Features & Columns

Half-Pipe Dreams

A reunion at the Blank Club salutes the heady days of Winchester SkatePark some 30 years ago
FLIGHT PATTERN: In the late 1970s, serious boarders headed for Winchester SkatePark. Photograph by Ted Terrebonne

EXACTLY 31 years ago this Saturday, the vast concrete paradise known as Winchester SkatePark shut its doors for good. A visionary outpost where future professional skateboarders, including Steve Caballero, honed their talents and learned how to skate safely, Winchester was way ahead of its time.

During its short run from March 1978 to July 30, 1980, other parks came and went, but Winchester sticks in people's memories, as it put San Jose on the map all across the United States, and perhaps even the world. Alas, after three years, the landlord decided to do something else with the property and Winchester was no more.

This Saturday, a reunion takes place at the Blank Club in downtown San Jose, a rock joint owned by Corey O'Brien, who skated at Winchester as a teenager before going big time himself. Another Winchester regular, Joe Sib, went on to front several bands and will emcee an evening of videos, anecdotes, memorabilia and music from that era.

Operated by Dave Brady and Dan Peterson, who were then in their early 20s, Winchester required everyone to wear helmets, knee pads and elbow pads—always a hot issue, since some folks just didn't care for safety measures. Even if someone just wanted to take pictures, he had to wear a helmet, since no one knew when an errant skateboard might come sailing out of the pool. But despite the precautions, injuries occurred, and paramedics showed up about once a day.

"We wouldn't let anyone inside our park, inside the skating area—I didn't care who you were—if you didn't put a helmet on," recalled Peterson. "That was our big thing. We were the only ones who did that. We had the police there a lot, taking people out."
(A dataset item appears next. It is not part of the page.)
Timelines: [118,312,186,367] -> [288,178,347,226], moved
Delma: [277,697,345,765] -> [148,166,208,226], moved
At that time, skating legend Tony Hawk was already larger than life in SoCal, but according to Peterson, when Tony came to skate the keyhole at Winchester, his dad refused to wear a helmet while watching him skate. He apparently thought the rules didn't apply to him. If today's youth soccer coaches think they have it bad when dealing with parents, well, it probably wasn't any better at the skateparks.
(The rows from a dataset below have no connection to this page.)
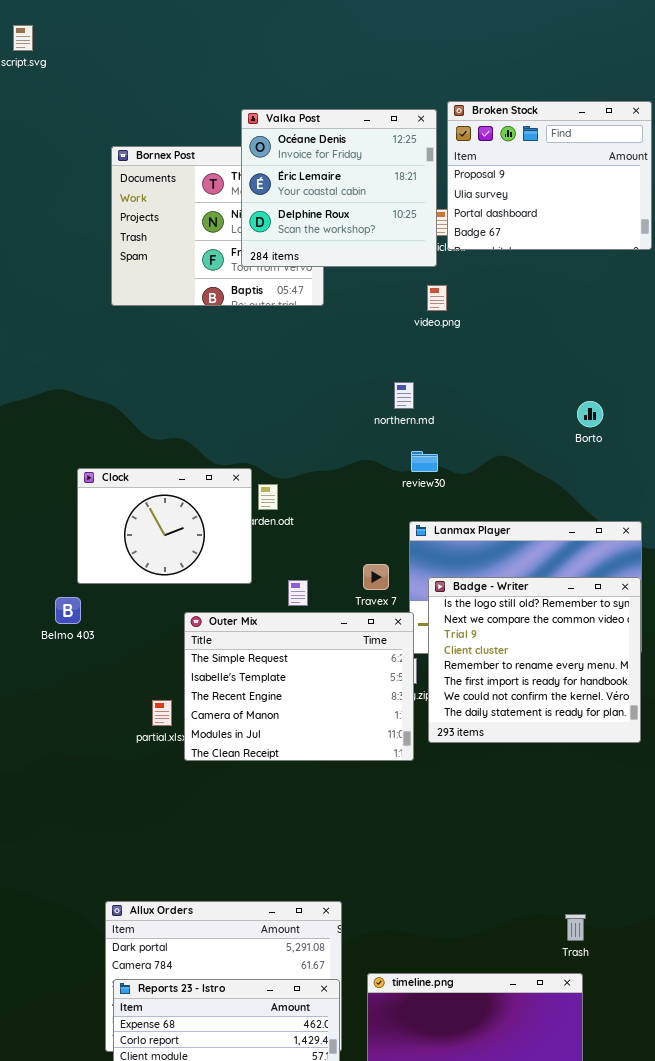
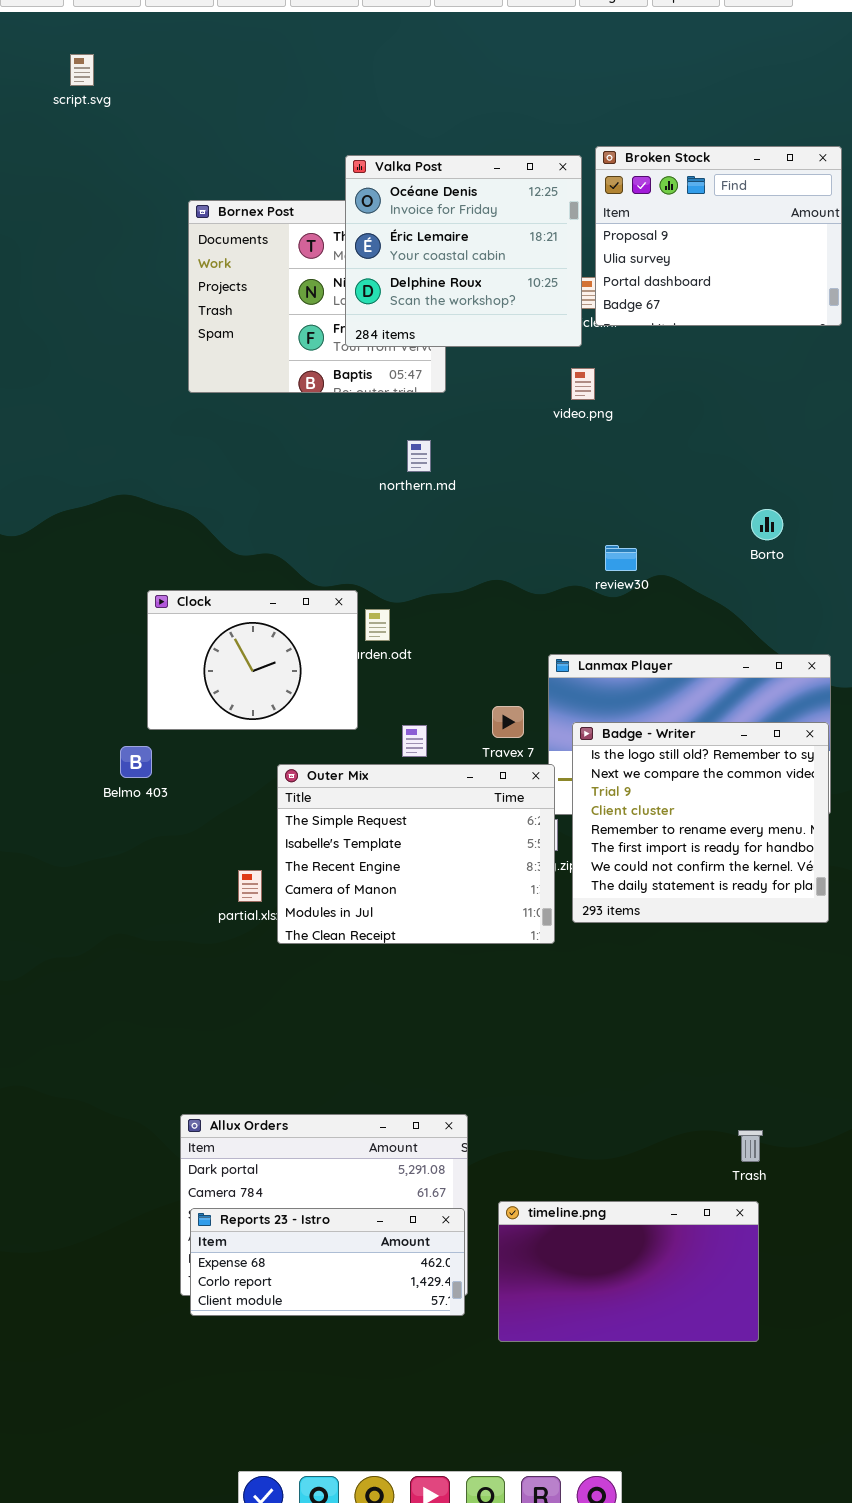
northern.md: [394,382,414,409] -> [407,440,431,472], moved
review30: [411,451,438,472] -> [605,545,637,571], moved

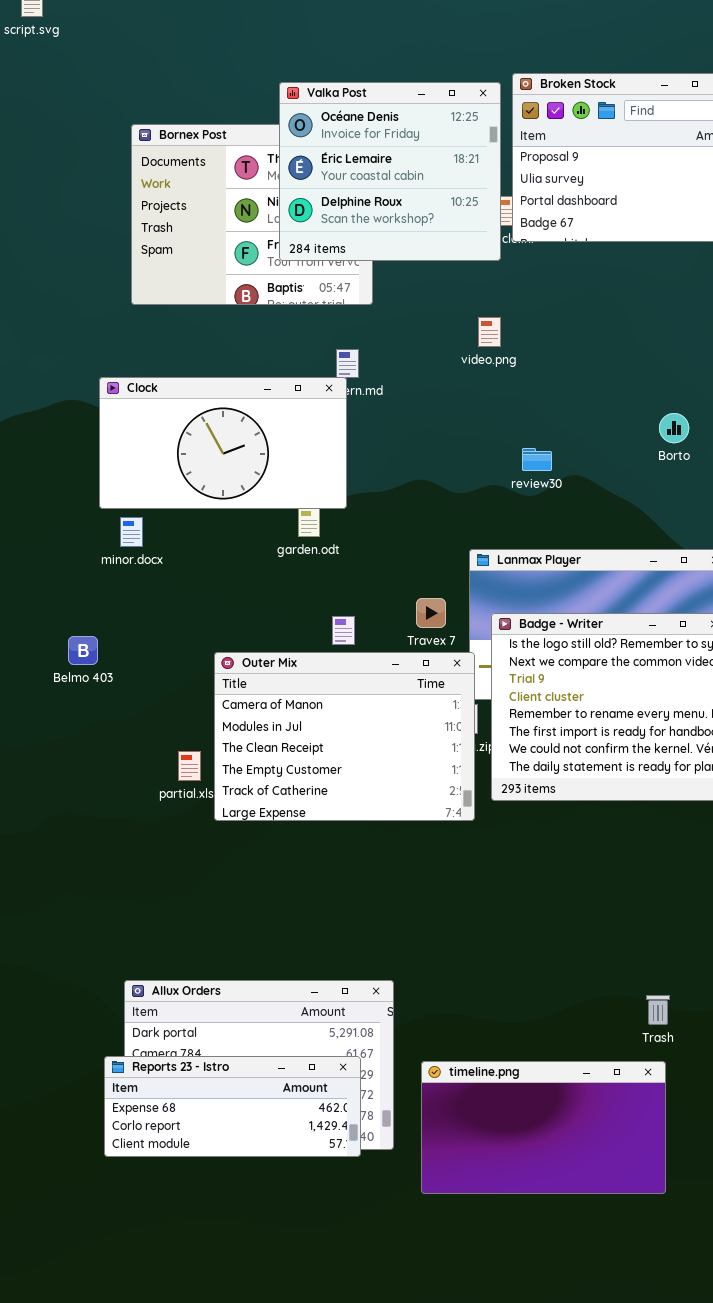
video.png: [571,368,595,400] -> [478,317,501,347], moved
Clock: [147,590,358,730] -> [99,377,347,509], moved, resized
Outer Mix: [277,764,555,944] -> [214,652,475,821], scrolled down 3 rows
Reports 23 - Istro: [190,1208,465,1316] -> [104,1056,361,1157], moved

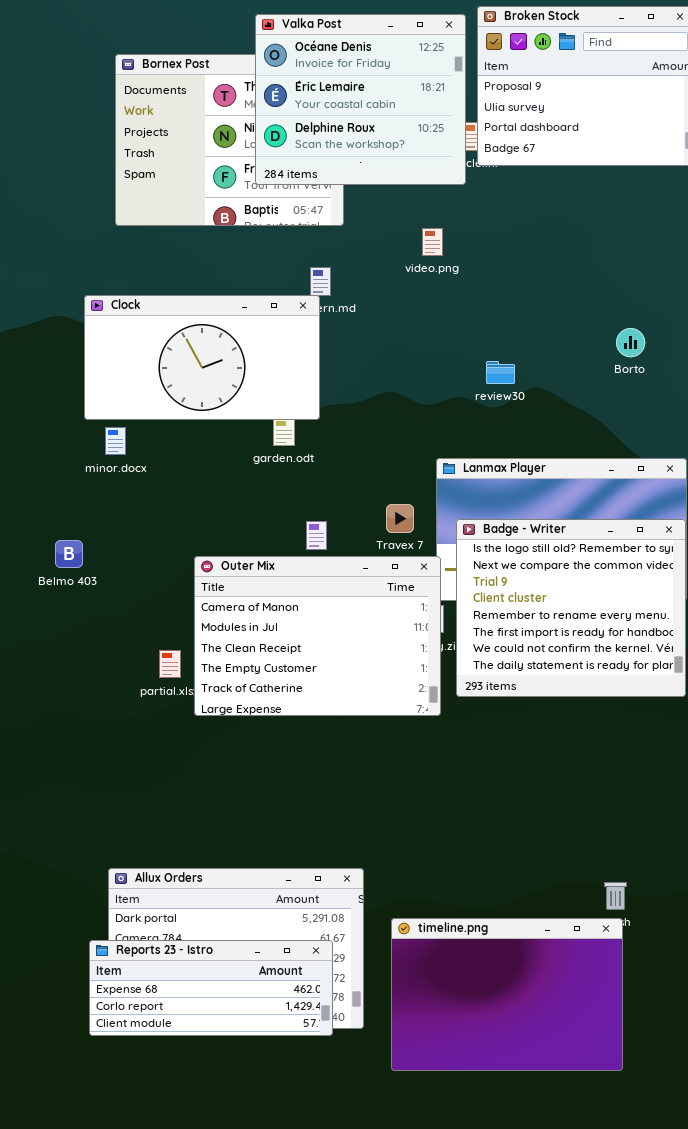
video.png: [478,317,501,347] -> [422,228,443,256], moved
timeline.png: [421,1061,666,1194] -> [391,918,623,1071], resized

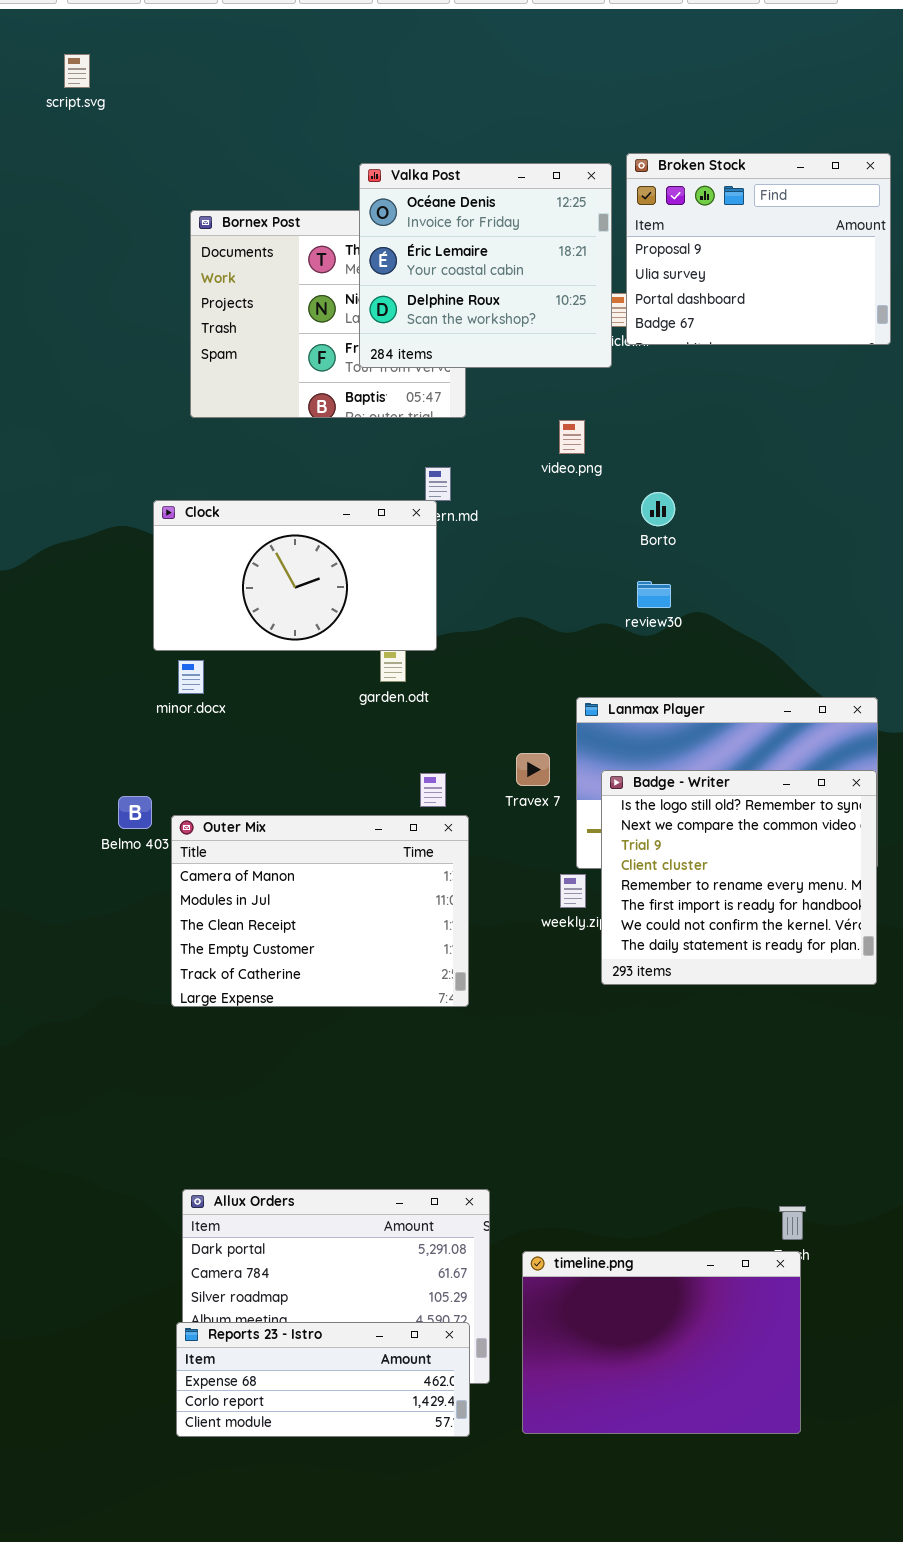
Borto: [616,328,645,357] -> [641,492,675,526], moved
Outer Mix: [194,556,441,716] -> [171,815,469,1007], moved
Reports 23 - Istro: [89,940,333,1036] -> [176,1322,470,1437], moved

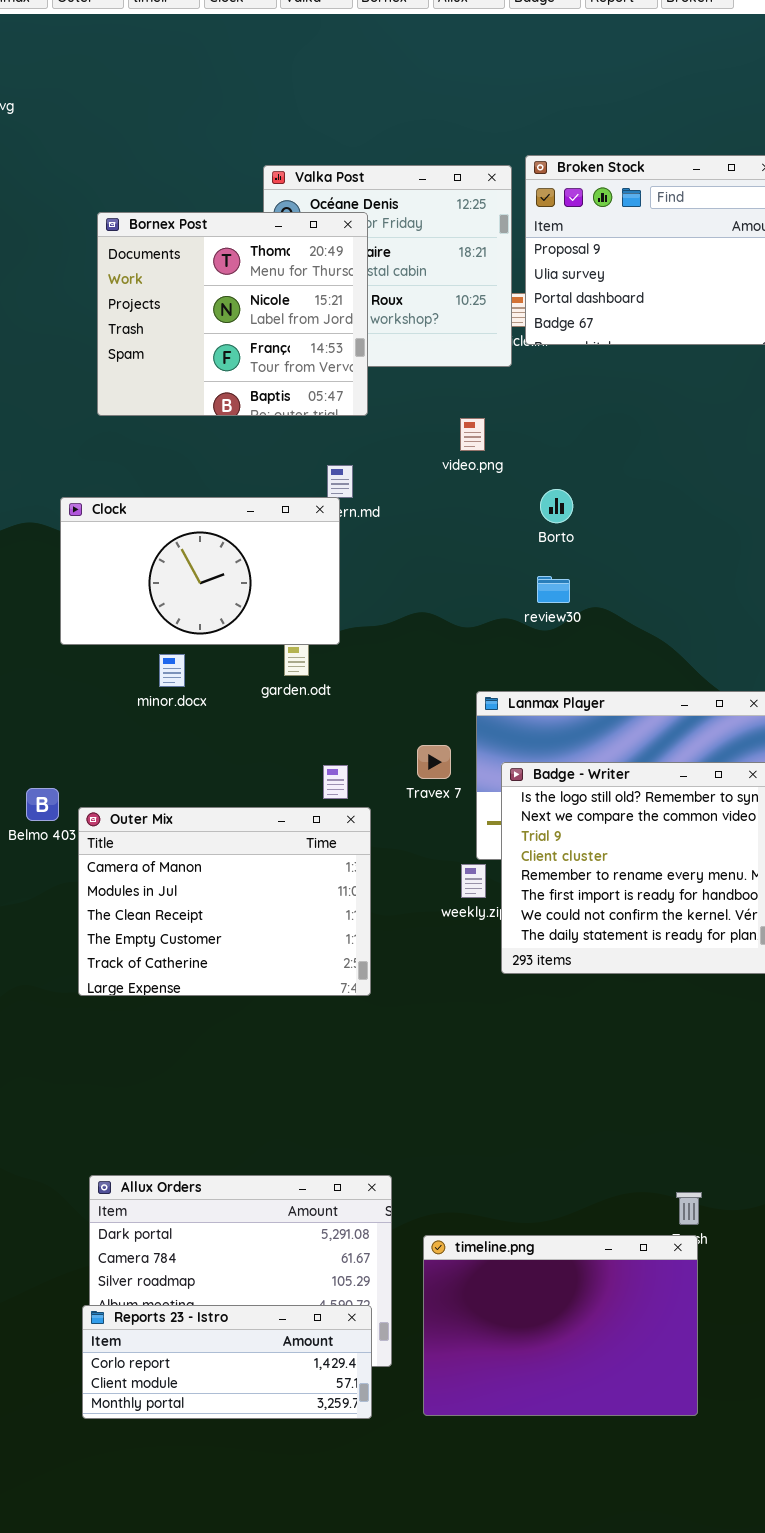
Bornex Post: [190,210,466,418] -> [97,212,368,416], raised
minor.docx: [178,660,204,694] -> [159,654,185,687], moved
Reports 23 - Istro: [176,1322,470,1437] -> [82,1305,372,1419], scrolled down 1 row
The memories don't stop there, of course. San Jose native Caballero, still sailing through full pipes at 46, says he owes a lot to Winchester. As a little tyke, he'd already visited a park down in SoCal, but upon discovering Winchester, he came back every weekend.

"I fell in love with it," he told me. "Every weekend, I would look forward to riding there. It was on my mind the whole week, with school and everything."

At first, the park was primarily a recreational facility. No one thought about pro careers or sponsorships yet. People just skated, blasted music and had fun.

"For myself," said Caballero, "it wasn't in my mind that this would someday become a 30-plus-year career and lifelong achievement, traveling the world, influencing people, inventing tricks, having signature boards and shoes and being in video games. None of this was on my mind at the time. I just loved the way it felt. I loved that I found a hobby that I could progress at, get better and challenge myself. And more opportunities came and it just snowballed into a career."

Peterson remembers when Caballero first started hanging out: "He would skate eight, nine hours a day. He'd be there at 10 or 11 o'clock, and he'd leave at 9 o'clock at night."

Ultimately, people continued to get hurt and insurance became a serious problem. After a while, the owners of Winchester and other parks had to piggyback onto the Cub Scouts, requiring everyone who purchased a membership to join the scouts—just so they could fall under the scouts' insurance plan.

The writing was on the wall towards the end, but for what now seems like a brief moment in time, Winchester SkatePark captured lightning in a bottle, paving the way for everything that came later. The videos, music and memorabilia from that park have defined skateboarding in San Jose to this day.

"It was big," Peterson said. "But it was going to come to an end because of insurance problems. There was just no way around it."